Swedish Employment Law Changes Seek Employee Protections

Global HR

​Sweden recently implemented major changes in employment law touching on workforce reductions, firing disputes, fixed-term employment and staffing agency workers.

Significant updates to the Swedish Employment Protection Act (EPA) provide new protections to workers and benefits for employers.

“The new EPA brings about multiple new changes for both employers and employees,” said Paula Hogéus, global labor and employment law leader at EY in Stockholm.

“The new EPA implies a careful balance of interests between employers’ needs for flexibility and employees’ needs for employment protection,” said Hogéus, who noted lawmakers revised procedures for handling termination disputes and strengthened rights for employees with fixed-term employment.

The previous legislation was considered too inflexible for employers, said Anna Jerndorf, an attorney with TM & Partners in Stockholm.

“What is very special with this new legislation is that it is based on an agreement between the largest employer organizations and trade unions so it was very much a codification of that agreement,” Jerndorf said.

‘Last In, First Out’ Exemptions

Employers now have more flexibility in making exemptions to seniority rules during a layoff. The new EPA gives all employers the right to exempt three employees from the “last in, first out” rule. Previously, organizations with up to 10 employees could exempt up to two people from the rule.

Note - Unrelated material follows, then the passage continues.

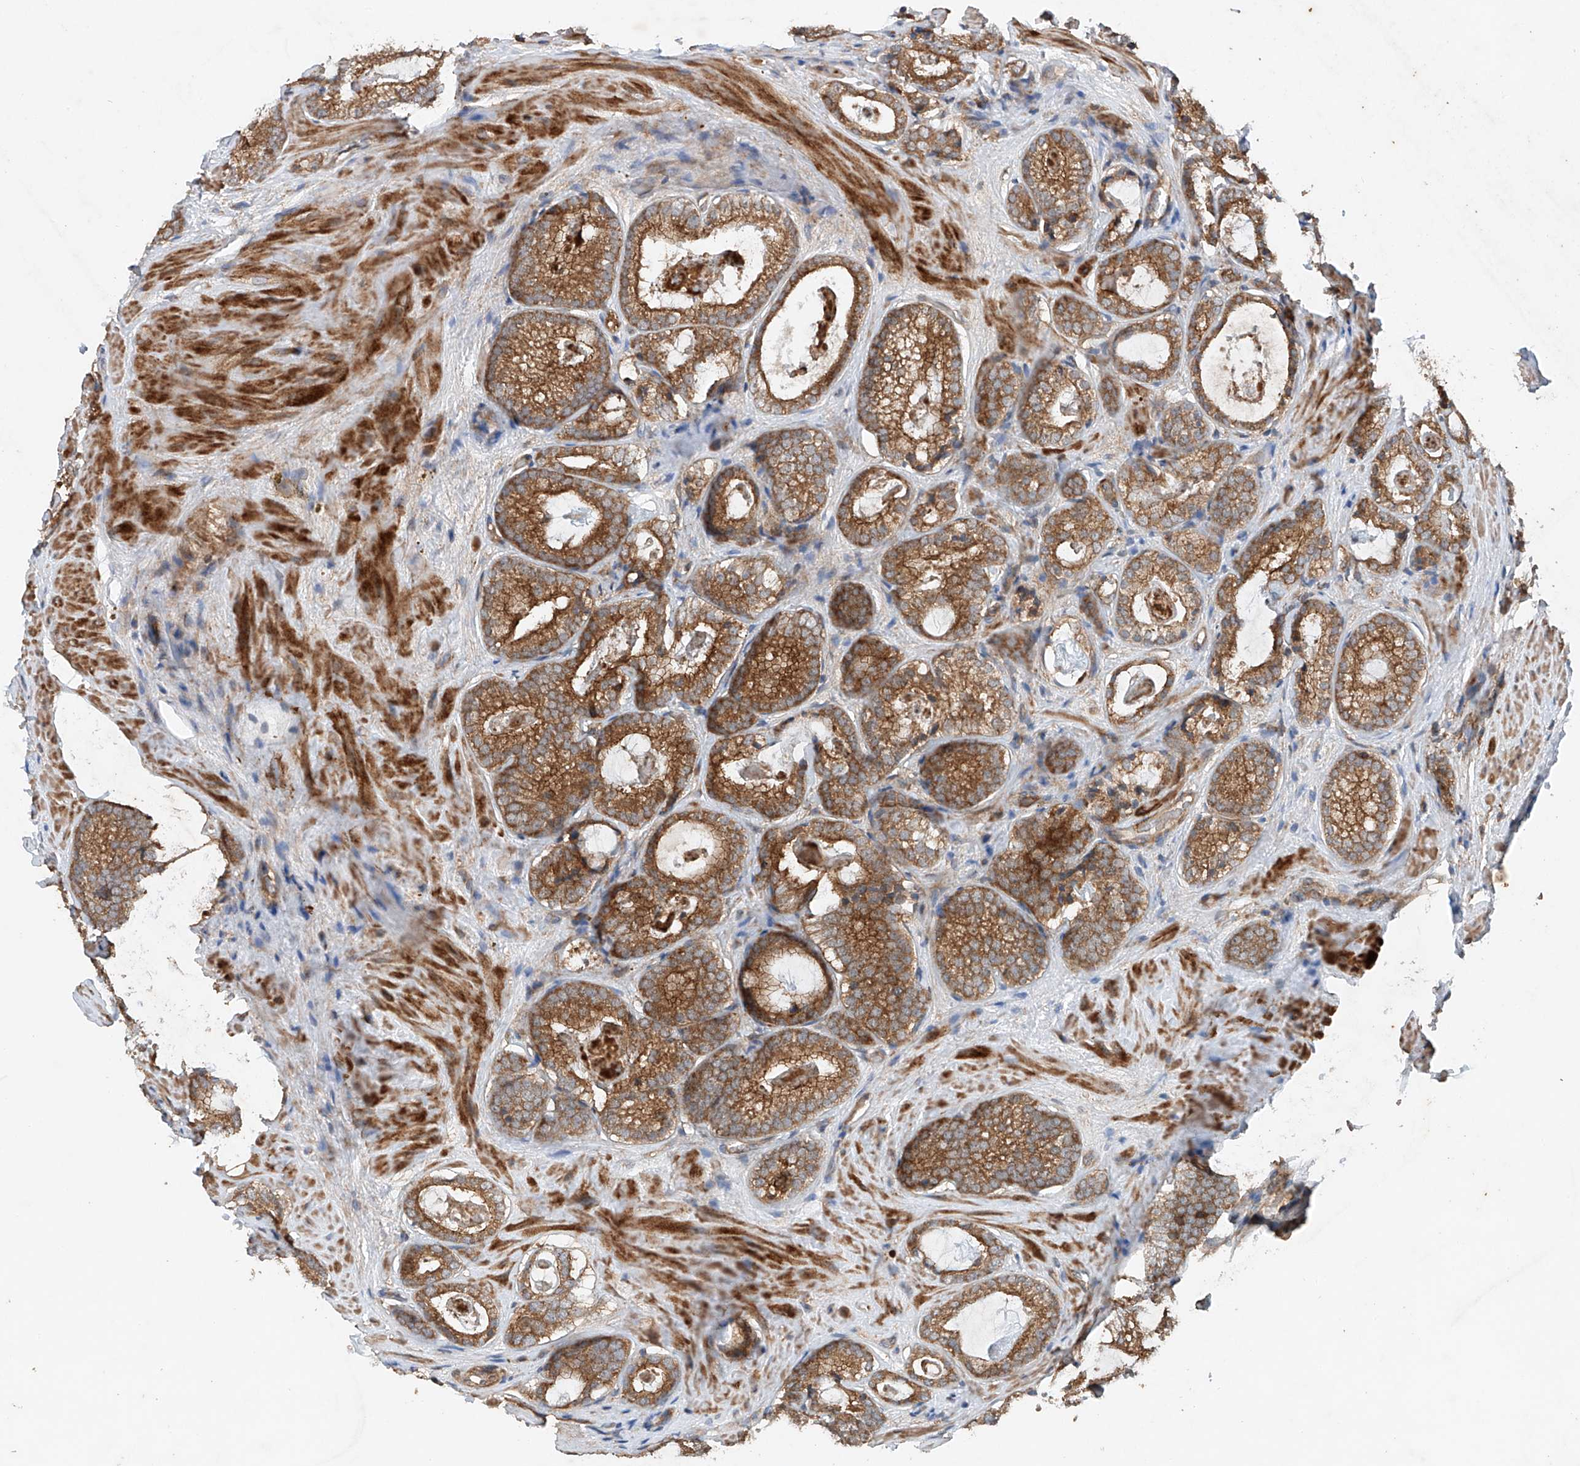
{"staining": {"intensity": "moderate", "quantity": ">75%", "location": "cytoplasmic/membranous"}, "tissue": "prostate cancer", "cell_type": "Tumor cells", "image_type": "cancer", "snomed": [{"axis": "morphology", "description": "Adenocarcinoma, High grade"}, {"axis": "topography", "description": "Prostate"}], "caption": "This is an image of immunohistochemistry staining of prostate cancer (high-grade adenocarcinoma), which shows moderate staining in the cytoplasmic/membranous of tumor cells.", "gene": "CEP85L", "patient": {"sex": "male", "age": 63}}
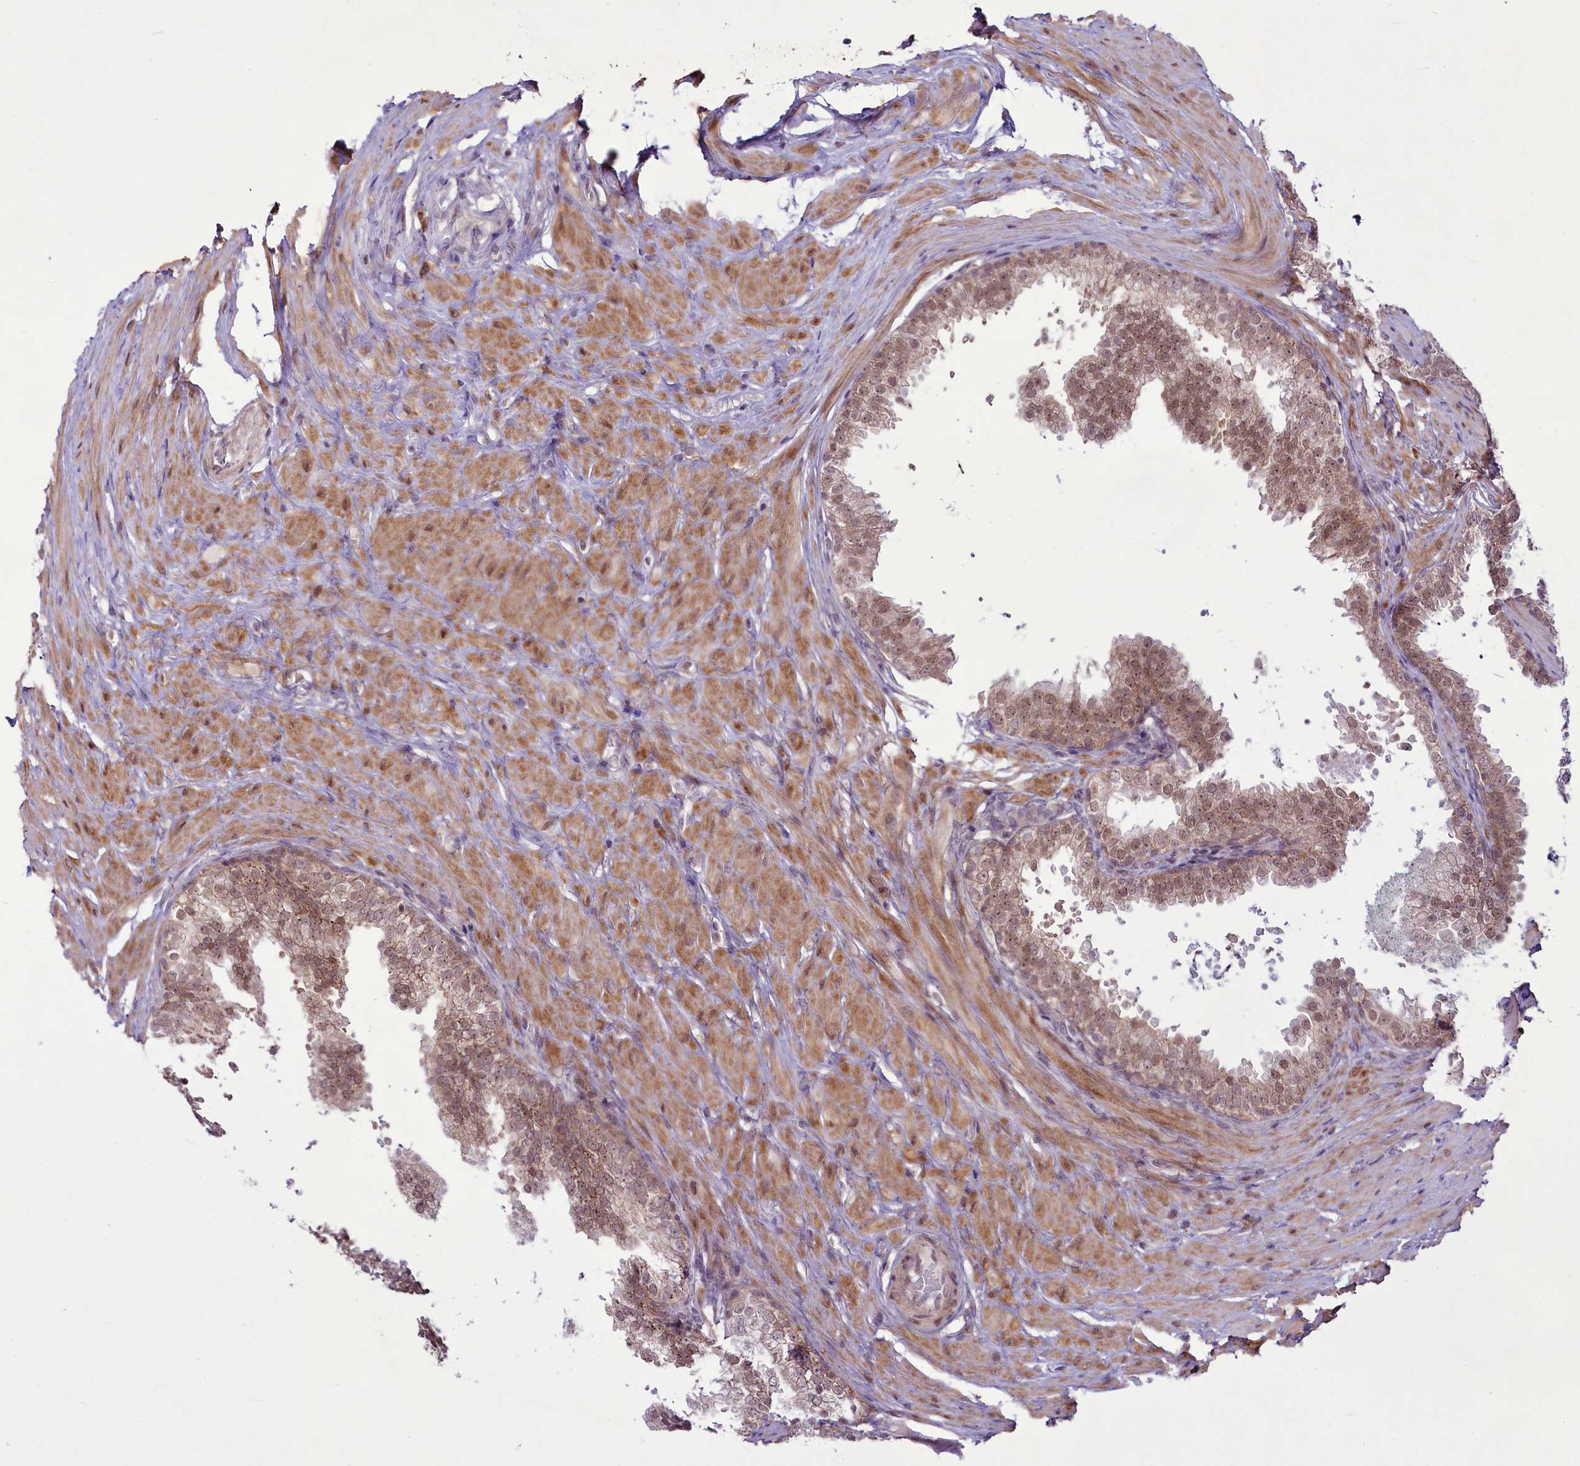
{"staining": {"intensity": "moderate", "quantity": "25%-75%", "location": "nuclear"}, "tissue": "prostate", "cell_type": "Glandular cells", "image_type": "normal", "snomed": [{"axis": "morphology", "description": "Normal tissue, NOS"}, {"axis": "topography", "description": "Prostate"}], "caption": "Immunohistochemical staining of unremarkable prostate demonstrates medium levels of moderate nuclear expression in about 25%-75% of glandular cells. (Stains: DAB (3,3'-diaminobenzidine) in brown, nuclei in blue, Microscopy: brightfield microscopy at high magnification).", "gene": "RSBN1", "patient": {"sex": "male", "age": 60}}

This right applies for each operating unit within the company, Jerndorf noted. Companies bound by collective bargaining agreements may be able to make other exceptions to this order of priority.

Termination Disputes

Employers no longer have to pay employees during disputes over the validity of a job termination for personal reasons, such as performance problems.

Previously, an employee was entitled to pay and benefits during a formal dispute over a termination, that is, throughout negotiations and court proceedings, Hogéus said. Under the new EPA, employment will be terminated when the notice period ends, even during a formal dispute, she added.

If, however, the court finds the termination was invalid, the employee will be entitled to compensation for salary and benefits for the dispute period, Hogéus said. This change reduces the risk for an employer, given that under previous rules, a protracted dispute could have resulted in significant salary payments no matter the outcome, she explained.

In return for this change, Jerndorf noted, the new law increases general damages for employees.

Basis for Termination

The updated law also requires employers to provide “objective reasons” rather than the previous “objective grounds” for a termination for personal reasons. This change aims to make the circumstances for such terminations more predictable.

The change seeks to clarify that when making such terminations, employers should focus on the performance issues or misconduct at hand, rather than the employee’s interests in staying employed or how the employee might perform in the future. Employers and unions may be able to customize these definitions through collective bargaining agreements.

In addition, an employer need make only one relocation offer before terminating an underperforming employee under the new rules.

Fixed-Term Employment

New rules covering fixed-term employment seek to give a boost to these workers and replaced “general fixed-term employment” with a new employment category, “special fixed-term employment.”

Under the new rules, a special fixed-term employment automatically converts into a permanent employment either when the employee has worked for more than 12 months during a five-year period, or when the employee has had successive special fixed-term employment, substitute employment or seasonal employment engagements.

Previously, a general fixed-term employment converted into a permanent employment after 24 months.

Also, for employees with at least three special fixed-term employments in a calendar month, the periods between the engagements count as employment when calculating service length, Hogéus noted.

Staffing Agency Employees

Swedish lawmakers also amended the Agency Work Act, which applies to workers employed by staffing agencies.

Under the new rules, client companies must offer permanent employment to such workers once they’ve been placed at the same operating unit for at least two years in a three-year period or offer the employee compensation equal to two months’ salary, Jerndorf said.

Transparent Work Conditions

Sweden also has implemented the new European Union Directive on Transparent and Predictable Working Conditions in the Employment Protection Act, Jerndorf noted. The new rules apply to all employment contracts entered into on or after June 29.

“The directive provides rights for employees to more foreseeable and secure work terms and entails a far-reaching and increased obligation for employers to provide written information to employees,” she explained. “The directive affects all employers, and employers must update their employment contracts going forward.”

The directive gives employees in the EU rights to more-complete information on their jobs, early and in writing, according to the European Commission, and to work for another employer unless restricted based on justifiable objective grounds. It seeks to give employees more predictability in their work conditions and times.

Björn Rustare, an attorney with DLA Piper in Stockholm, said that as of June 29, employers in Sweden now must specify such information as the termination process, salary payment method and how their work time will be measured when their regular workday or week is unpredictable.

Dinah Wisenberg Brin is a reporter and writer based in Philadelphia.